--- Page excerpt ---
Cardiomyocyte isolation. Excised hearts were cannulated through the ascending aorta, and ventricular cardiomyocytes were isolated by enzymatic digestion (collagenase, 0.4 mg/ml) using Langendorff perfusion (8). After purification, cells were suspended at 1.5 x 10⁵ viable cardiomyocytes/ml in a creatinine-carnitine-taurine (CCT) medium that consisted of modified glutamine-free medium 199 (M199) supplemented with Earle's salts (GIBCO), HEPES (15 mM), creatinine (5 mM), L-carnitine (2 mM), taurine (5 mM), ascorbic acid (100 µM), penicillin (100 IU/ml), and streptomycin (100 µg/ml). The medium was also supplemented with cytosine -D arabinofuranoside (10 µM) to prevent growth of nonmyocytes (Sigma; Ref. 8).

RT-PCR. Total cellular RNA was isolated by a modification of the acid guanidinium thiocyanate-phenol-chloroform method of Chomczynski and Sacchi (7). First-strand cDNA was synthesized from 2 µg of total RNA by reverse transcriptase (Reverse-iT kit; Abgene). Gene-specific primers were based upon those previously reported (37). After initial denaturation at 94°C for 4 min, cycling profiles included specific annealing temperatures and cycle numbers [preproET-1: 54°C, 31; endothelin-converting enzyme (ECE): 60°C, 28; ET_A/ET_B receptors: 55°C, 32; respectively], followed by extension at 72°C for 60 s. PCR products were electrophoresed on 2% agarose gels and stained with ethidium bromide. Gels were visualized under ultraviolet illumination and analyzed using a Gene Genius Gel documentation system with Gene Tools analysis software (Syngene). Band intensity was expressed as the ratio of target mRNA to GAPDH mRNA.

Preparation of sarcolemmae. Viable cardiomyocytes were suspended in a HEPES (20 mmol/l) buffer that contained the protease inhibitors aprotinin (0.8 µmol/l), bacitracin (0.1 mmol/l), benzamidizine (0.1 mmol/l), EDTA (5 mmol/l), leupeptin (2 µmol/l), and PMSF (0.1 mmol/l) (all from Sigma), and were homogenized at 9,500 rpm (Ultra-Turax-T25; Janke and Kunkel) for 30 s. Disrupted cells were centrifuged (2,000 rpm for 5 min at 4°C; Mistral MSE 400) to sediment cell nuclei and mitochondrial fractions, and supernatants were then centrifuged three times at 20,000 rpm for 30 min at 4°C. The pellets were stored at –70°C.
--- Data to examine ---
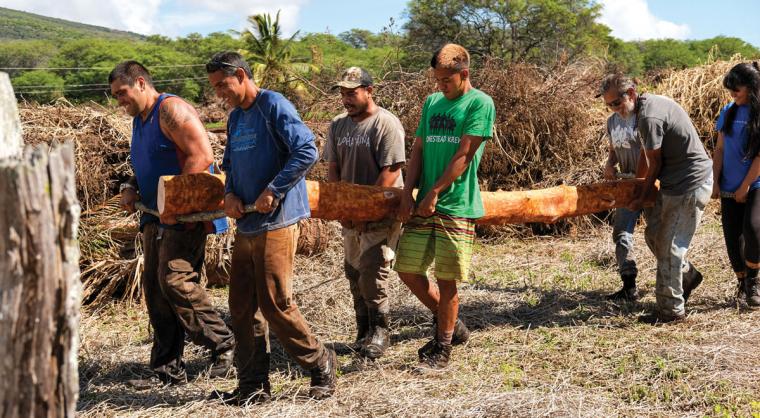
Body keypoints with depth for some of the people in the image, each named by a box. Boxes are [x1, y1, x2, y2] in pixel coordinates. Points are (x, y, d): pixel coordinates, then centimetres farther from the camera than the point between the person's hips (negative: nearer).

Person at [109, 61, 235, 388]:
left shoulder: (171, 110, -12)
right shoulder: (139, 119, 19)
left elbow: (202, 156, -21)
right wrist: (131, 188, 7)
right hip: (156, 217, 10)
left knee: (175, 280, -17)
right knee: (154, 286, 7)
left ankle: (222, 343, -1)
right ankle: (167, 368, 13)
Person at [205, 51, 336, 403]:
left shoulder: (273, 106, -9)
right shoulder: (235, 118, 16)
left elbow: (307, 151, -19)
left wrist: (272, 191, -19)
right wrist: (230, 193, 4)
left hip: (275, 222, -9)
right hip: (246, 225, 9)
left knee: (275, 305, -6)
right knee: (242, 308, 8)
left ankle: (321, 364, 13)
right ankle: (253, 384, 17)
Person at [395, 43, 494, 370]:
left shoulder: (480, 103, -5)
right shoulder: (431, 103, 16)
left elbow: (464, 156, -11)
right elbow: (418, 150, 14)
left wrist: (434, 193, -11)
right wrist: (407, 194, 2)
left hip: (456, 206, -7)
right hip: (424, 204, 7)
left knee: (446, 279, -1)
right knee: (407, 269, 7)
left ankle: (442, 348, 14)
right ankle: (449, 323, 27)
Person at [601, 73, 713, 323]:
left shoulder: (648, 118, -22)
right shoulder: (652, 101, 9)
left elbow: (655, 163, -12)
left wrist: (642, 197, 1)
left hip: (691, 183, -10)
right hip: (675, 181, 10)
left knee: (668, 245, -4)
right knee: (654, 233, 15)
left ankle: (671, 310, 5)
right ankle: (687, 276, 32)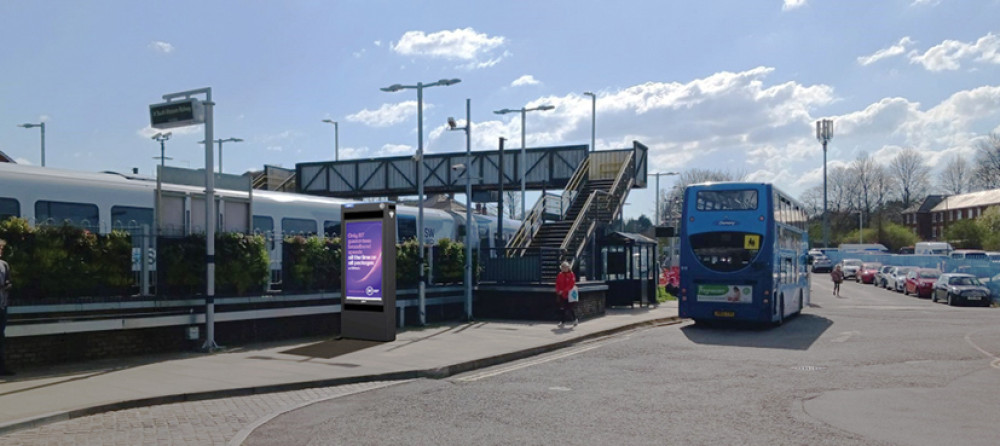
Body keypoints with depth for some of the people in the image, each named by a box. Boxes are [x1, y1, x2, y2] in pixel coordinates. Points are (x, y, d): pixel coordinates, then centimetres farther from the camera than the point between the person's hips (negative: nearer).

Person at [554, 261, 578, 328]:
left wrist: (563, 291, -20)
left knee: (570, 308, 2)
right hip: (561, 295, 5)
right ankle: (563, 322, 8)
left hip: (569, 294, -5)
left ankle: (575, 319, 24)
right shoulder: (560, 275, 8)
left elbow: (571, 285, -16)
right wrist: (558, 291, -6)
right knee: (562, 309, 3)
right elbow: (557, 284, 11)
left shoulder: (571, 274, -8)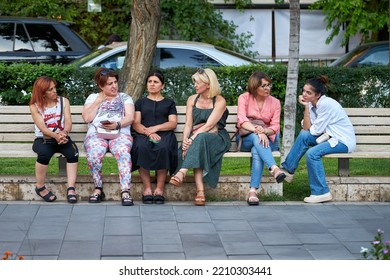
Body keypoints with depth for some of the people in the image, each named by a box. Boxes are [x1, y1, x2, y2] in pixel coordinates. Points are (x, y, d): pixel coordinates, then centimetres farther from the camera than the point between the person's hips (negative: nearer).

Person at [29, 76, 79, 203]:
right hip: (43, 139, -2)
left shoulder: (63, 101, 6)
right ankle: (40, 187, -15)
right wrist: (55, 135, -34)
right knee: (44, 153, -36)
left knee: (73, 152, -32)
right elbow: (42, 128, -13)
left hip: (62, 138, 2)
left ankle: (71, 188, -32)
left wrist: (64, 133, -27)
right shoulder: (35, 106, 0)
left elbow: (68, 123, -3)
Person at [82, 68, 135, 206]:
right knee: (93, 155, -34)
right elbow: (87, 118, 7)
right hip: (96, 134, 0)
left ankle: (125, 191, -40)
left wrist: (117, 124, -14)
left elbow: (130, 117, 4)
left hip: (120, 133, 0)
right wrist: (98, 101, 4)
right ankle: (98, 189, -18)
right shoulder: (93, 97, 21)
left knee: (123, 153, -36)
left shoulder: (124, 97, 19)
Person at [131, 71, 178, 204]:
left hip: (164, 134, 0)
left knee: (163, 148, -38)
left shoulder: (169, 103, 25)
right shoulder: (140, 102, 26)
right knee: (141, 147, -37)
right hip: (144, 134, 1)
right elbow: (136, 124, 11)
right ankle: (147, 188, -33)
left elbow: (173, 123, 10)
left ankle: (160, 189, -32)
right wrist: (148, 132, -10)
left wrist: (155, 128, -8)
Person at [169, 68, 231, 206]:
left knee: (201, 138, -38)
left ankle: (182, 173, -49)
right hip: (195, 139, 3)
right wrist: (185, 140, -15)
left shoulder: (219, 101, -3)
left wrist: (193, 139, -25)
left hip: (216, 138, -3)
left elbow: (209, 125, -14)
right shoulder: (192, 99, 13)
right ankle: (200, 191, -47)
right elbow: (188, 124, 4)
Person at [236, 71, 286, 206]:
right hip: (246, 138, -1)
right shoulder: (244, 98, -1)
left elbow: (275, 127, -2)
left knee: (257, 152, -35)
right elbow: (242, 121, -15)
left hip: (267, 138, 1)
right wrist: (257, 131, -33)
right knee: (256, 137, -38)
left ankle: (252, 191, -46)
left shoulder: (275, 102, 5)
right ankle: (274, 169, -56)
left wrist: (263, 131, -26)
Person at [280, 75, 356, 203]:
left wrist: (307, 107, -3)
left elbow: (314, 131, -17)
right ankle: (287, 169, -5)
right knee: (304, 135, -12)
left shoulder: (326, 104, -21)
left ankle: (321, 192, -17)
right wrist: (306, 107, -10)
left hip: (344, 141, -8)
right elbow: (306, 128, -4)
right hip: (330, 136, 8)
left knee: (312, 153, -26)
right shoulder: (312, 104, 5)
---
◆ Study questions:
A – Update the methods excerpt from the words "Preparation of sarcolemmae." through "stored at –70°C.", replacing "pellets" with "final pellets".
B – Answer from the methods excerpt:
(i) What concentration of collagenase was used for enzymatic digestion?
(ii) What percentage of agarose were the gels used for PCR products?
(iii) At what temperature were the pellets stored?

◆ Task-by-task solutions:
A –
Preparation of sarcolemmae. Viable cardiomyocytes were suspended in a HEPES (20 mmol/l) buffer that contained the protease inhibitors aprotinin (0.8 µmol/l), bacitracin (0.1 mmol/l), benzamidizine (0.1 mmol/l), EDTA (5 mmol/l), leupeptin (2 µmol/l), and PMSF (0.1 mmol/l) (all from Sigma), and were homogenized at 9,500 rpm (Ultra-Turax-T25; Janke and Kunkel) for 30 s. Disrupted cells were centrifuged (2,000 rpm for 5 min at 4°C; Mistral MSE 400) to sediment cell nuclei and mitochondrial fractions, and supernatants were then centrifuged three times at 20,000 rpm for 30 min at 4°C. The final pellets were stored at –70°C.

B –
(i) 0.4 mg/ml
(ii) 2%
(iii) –70°C